- Problems and tasks
(a) In the passage about Peter and faith below, reproduce the wording that begins at the words "Even when Peter" and ends after the words "often comes slowly.".
(b) In the passage about Peter and faith below, what do the lines of fudge stand for in the ice cream comparison?

Even when Peter runs to the tomb, looks into the tomb, and finds only the linen clothes, he goes home “wondering what had happened.” Jesus tells Peter what is going to happen ahead of time. The women find the tomb empty. Two strangers (AKA angels) show up with the news that Jesus is alive and in Galilee. Simon Peter looks inside the empty tomb for himself, and he goes home “wondering what had happened.”

Faith often comes slowly.

At this point in the story it would be tempting to give up on Peter, just as some of us may be tempted to give up on ourselves because despite all the scripture stories, all the faith songs and hymns, all the faith others have and tell us about, and all the sermons we have endured, we still don’t get it. We still don’t “buy” the resurrection or the claim that God’s love wins.

Don’t Give Up

Don’t give up. Faith comes quickly to some and slowly to many of us. And remember that faith isn’t the same as absolute certainty. Faith is like fudge ripple ice cream: there is the vanilla ice cream (=faith) with the lines of fudge (=doubt) through it.

[Recorded data]
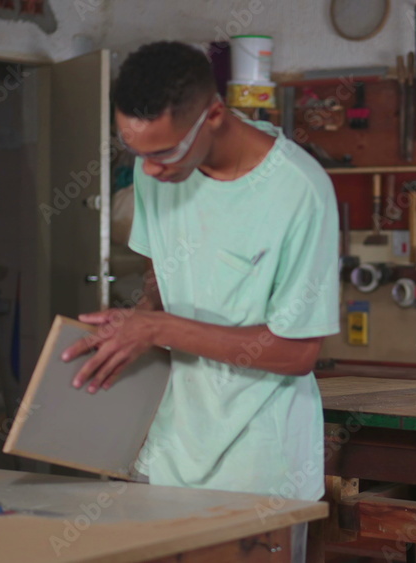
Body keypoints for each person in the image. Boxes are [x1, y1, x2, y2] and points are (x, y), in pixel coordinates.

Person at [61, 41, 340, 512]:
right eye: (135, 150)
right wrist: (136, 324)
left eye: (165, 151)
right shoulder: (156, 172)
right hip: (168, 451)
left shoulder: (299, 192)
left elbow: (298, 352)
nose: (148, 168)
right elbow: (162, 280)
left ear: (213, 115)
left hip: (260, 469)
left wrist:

- Task responses
(a)
Even when Peter runs to the tomb, looks into the tomb, and finds only the linen clothes, he goes home “wondering what had happened.” Jesus tells Peter what is going to happen ahead of time. The women find the tomb empty. Two strangers (AKA angels) show up with the news that Jesus is alive and in Galilee. Simon Peter looks inside the empty tomb for himself, and he goes home “wondering what had happened.”

Faith often comes slowly.

(b) Doubt.